The United Nations kicked off its COP26 conversations on decarbonizing the global transportation sector on Wednesday with a deeply myopic webpage that encouraged member states to “commit to ensuring all new car and van sales are zero emission vehicles by 2035” and asked everyday people to “build support” for vehicle electrification to the total exclusion of all other carbon-cutting strategies, like transit and active transportation.

That didn’t sit well with sustainable transportation advocates, who know all too well that it is mathematically impossible for the world to replace enough gas-powered cars with EVs in time to avert the worst impacts of climate change — and they flocked to Twitter to urge the council to expand its framing.

And of course, they brought the memes.

The UN’s troubling web launch wasn’t the first time that advocates had pointed out that the critical conference was over-focusing on EVs.

Last week, a coalition of cycling organizations wrote an open letter urging the council to adopt a global goal to increase mode share for biking and other active modes, and to track those key metrics the same way they do other climate indicators.

Of course, biking and other zero-carbon ways of getting around are getting some air time at COP26 — but so far, it’s mostly been relegated to the “green zone,” where members of the public are invited to make their voices heard, rather than in the “blue zone,” where the U.N. hosts its actual negotiations between powerful world leaders.

Even outside the Green Zone, advocates struggled to put active modes on their leaders’ radar, or even to navigate the streets of Glasgow, which locals say the conference had clogged with cars.

People-powered modes aren’t the only ones getting short shrift — because as experts like Sebastián Castellanos of the NUMO Alliance pointed out, public transportation isn’t getting much attention, either.

Those omissions are particularly troubling in the context of an international conference where many communities don’t even have the means to rapidly electrify their fleets — an approach which does “not address transport inequality and social injustice within and between countries, especially in the developing world where e-cars may will only be an option for the powerful and wealthy,” as University of Oxford professor Christian Brand pointed out.

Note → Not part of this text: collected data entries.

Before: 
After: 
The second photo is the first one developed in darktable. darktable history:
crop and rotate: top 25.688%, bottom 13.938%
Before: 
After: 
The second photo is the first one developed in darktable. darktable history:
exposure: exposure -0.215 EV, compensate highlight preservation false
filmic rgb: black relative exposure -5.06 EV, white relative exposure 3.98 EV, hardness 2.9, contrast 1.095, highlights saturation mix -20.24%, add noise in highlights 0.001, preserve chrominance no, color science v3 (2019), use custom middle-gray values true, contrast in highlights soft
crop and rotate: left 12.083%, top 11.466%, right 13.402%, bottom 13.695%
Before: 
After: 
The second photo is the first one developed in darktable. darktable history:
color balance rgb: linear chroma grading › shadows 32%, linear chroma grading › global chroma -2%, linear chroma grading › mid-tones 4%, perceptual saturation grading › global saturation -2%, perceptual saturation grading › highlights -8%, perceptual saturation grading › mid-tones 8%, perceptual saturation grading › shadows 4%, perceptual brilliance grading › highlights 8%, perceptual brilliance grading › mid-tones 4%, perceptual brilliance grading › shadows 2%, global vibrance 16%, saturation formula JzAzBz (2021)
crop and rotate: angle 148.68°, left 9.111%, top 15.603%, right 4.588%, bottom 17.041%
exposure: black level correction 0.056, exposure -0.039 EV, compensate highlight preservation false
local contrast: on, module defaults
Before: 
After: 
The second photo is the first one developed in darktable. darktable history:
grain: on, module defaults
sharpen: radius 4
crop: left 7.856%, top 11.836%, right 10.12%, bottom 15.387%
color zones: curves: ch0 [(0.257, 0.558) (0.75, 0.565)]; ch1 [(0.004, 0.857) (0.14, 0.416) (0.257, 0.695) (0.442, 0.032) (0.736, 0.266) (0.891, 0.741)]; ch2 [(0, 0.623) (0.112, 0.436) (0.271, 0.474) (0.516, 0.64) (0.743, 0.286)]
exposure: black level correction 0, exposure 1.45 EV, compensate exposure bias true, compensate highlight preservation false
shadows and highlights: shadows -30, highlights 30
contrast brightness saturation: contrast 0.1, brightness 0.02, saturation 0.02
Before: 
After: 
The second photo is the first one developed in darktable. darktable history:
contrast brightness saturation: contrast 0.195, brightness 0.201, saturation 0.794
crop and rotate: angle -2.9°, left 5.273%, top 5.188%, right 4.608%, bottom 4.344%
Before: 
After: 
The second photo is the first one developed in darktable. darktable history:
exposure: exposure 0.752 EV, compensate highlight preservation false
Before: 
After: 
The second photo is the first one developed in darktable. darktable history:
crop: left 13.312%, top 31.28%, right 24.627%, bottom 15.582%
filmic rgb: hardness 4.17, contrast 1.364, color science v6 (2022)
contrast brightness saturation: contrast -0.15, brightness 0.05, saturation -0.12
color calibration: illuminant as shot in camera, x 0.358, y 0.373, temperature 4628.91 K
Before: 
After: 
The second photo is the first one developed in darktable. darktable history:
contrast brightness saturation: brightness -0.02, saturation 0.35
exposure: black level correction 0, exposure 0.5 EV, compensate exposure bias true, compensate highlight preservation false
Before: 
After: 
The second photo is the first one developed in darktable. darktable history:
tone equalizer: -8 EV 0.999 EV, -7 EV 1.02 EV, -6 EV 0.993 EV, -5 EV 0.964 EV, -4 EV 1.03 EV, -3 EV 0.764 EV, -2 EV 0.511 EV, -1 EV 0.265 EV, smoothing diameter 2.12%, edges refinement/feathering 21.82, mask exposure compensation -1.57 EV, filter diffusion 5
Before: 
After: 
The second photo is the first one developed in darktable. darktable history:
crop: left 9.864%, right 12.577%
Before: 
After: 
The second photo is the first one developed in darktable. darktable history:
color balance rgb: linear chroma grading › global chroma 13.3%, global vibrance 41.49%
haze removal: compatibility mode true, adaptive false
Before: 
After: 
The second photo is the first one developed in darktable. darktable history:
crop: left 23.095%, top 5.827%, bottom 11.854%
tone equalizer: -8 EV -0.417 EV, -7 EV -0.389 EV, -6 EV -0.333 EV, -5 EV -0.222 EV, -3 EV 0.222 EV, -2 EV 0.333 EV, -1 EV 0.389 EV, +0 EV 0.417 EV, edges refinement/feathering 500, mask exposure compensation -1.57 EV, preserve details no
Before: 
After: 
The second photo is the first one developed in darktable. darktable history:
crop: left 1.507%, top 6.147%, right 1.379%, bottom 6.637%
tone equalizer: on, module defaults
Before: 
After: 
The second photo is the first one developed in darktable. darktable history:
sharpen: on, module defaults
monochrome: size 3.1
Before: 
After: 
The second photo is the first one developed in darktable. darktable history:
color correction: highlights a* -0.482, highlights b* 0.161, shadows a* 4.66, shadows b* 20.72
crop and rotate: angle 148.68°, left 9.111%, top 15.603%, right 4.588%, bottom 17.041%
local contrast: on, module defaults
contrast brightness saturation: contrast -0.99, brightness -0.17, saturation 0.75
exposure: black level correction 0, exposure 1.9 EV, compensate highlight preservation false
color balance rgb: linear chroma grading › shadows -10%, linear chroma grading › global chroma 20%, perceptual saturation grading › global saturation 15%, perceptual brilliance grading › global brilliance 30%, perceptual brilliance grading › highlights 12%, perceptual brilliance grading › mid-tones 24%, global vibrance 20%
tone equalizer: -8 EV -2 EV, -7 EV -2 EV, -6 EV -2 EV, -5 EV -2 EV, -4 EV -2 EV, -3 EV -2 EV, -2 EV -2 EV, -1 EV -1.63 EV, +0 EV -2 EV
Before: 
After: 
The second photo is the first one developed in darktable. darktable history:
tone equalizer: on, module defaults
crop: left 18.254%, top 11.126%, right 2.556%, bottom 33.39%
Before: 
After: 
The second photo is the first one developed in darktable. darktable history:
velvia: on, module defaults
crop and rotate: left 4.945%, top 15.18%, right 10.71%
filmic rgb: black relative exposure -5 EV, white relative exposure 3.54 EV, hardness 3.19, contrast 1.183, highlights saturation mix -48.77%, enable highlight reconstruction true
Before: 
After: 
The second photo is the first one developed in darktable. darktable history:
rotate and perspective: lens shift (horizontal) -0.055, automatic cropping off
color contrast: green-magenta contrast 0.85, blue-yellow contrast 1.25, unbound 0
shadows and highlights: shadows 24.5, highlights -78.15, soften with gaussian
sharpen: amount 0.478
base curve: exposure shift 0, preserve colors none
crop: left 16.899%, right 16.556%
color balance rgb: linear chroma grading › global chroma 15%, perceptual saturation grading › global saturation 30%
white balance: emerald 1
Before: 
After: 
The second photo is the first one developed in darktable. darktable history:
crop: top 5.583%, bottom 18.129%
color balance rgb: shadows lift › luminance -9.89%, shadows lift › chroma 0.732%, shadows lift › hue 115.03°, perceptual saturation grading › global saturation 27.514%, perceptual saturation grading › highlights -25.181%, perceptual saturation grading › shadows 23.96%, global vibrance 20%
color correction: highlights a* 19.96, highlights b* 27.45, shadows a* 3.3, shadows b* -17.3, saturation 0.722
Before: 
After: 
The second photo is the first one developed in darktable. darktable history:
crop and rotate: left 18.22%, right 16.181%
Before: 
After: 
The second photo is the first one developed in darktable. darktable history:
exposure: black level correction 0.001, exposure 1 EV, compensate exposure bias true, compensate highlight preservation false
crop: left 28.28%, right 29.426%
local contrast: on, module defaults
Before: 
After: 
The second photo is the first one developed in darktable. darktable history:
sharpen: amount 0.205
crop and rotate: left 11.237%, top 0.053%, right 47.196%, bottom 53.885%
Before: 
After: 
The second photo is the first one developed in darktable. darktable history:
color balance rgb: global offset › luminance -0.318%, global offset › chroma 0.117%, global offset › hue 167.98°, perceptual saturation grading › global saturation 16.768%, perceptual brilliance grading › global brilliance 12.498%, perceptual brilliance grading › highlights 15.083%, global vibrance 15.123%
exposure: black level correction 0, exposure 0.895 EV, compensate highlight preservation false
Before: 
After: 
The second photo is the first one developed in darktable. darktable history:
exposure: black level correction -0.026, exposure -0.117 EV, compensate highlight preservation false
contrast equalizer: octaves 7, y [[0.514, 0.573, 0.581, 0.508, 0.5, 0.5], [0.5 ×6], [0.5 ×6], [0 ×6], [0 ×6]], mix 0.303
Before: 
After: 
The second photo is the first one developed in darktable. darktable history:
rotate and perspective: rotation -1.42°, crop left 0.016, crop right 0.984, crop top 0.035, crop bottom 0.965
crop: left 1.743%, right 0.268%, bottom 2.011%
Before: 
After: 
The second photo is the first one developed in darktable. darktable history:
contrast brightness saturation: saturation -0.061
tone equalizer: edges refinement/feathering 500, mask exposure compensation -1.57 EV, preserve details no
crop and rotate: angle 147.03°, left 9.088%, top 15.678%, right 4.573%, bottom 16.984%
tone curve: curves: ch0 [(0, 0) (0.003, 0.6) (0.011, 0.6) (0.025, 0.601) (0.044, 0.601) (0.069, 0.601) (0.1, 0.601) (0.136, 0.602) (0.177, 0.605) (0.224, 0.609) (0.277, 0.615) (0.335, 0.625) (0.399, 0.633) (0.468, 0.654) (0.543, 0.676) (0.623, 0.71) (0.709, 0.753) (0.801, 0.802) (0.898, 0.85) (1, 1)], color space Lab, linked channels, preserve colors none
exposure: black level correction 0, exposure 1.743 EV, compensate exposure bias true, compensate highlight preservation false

Others noted that the process of manufacturing an EV itself carries environmental costs — and that even “clean” cars pollute the environment and damage human health in lots of ways beyond the tailpipe.

Fortunately, the benefits of going truly green are well-documented…even if COP26 attendees aren’t necessarily getting the stats.

Governments can think outside the four-wheeled vehicle when it comes to non-passenger trips, too — especially when it comes to first- and last-mile solutions.

It’s not too late for the leaders behind COP26 to cop to their mistake in leaving active and shared modes off the agenda and expand the dialogue around what green transport looks like.

Because if they don’t, all those crestfallen Queen Amidala memes might be proven right.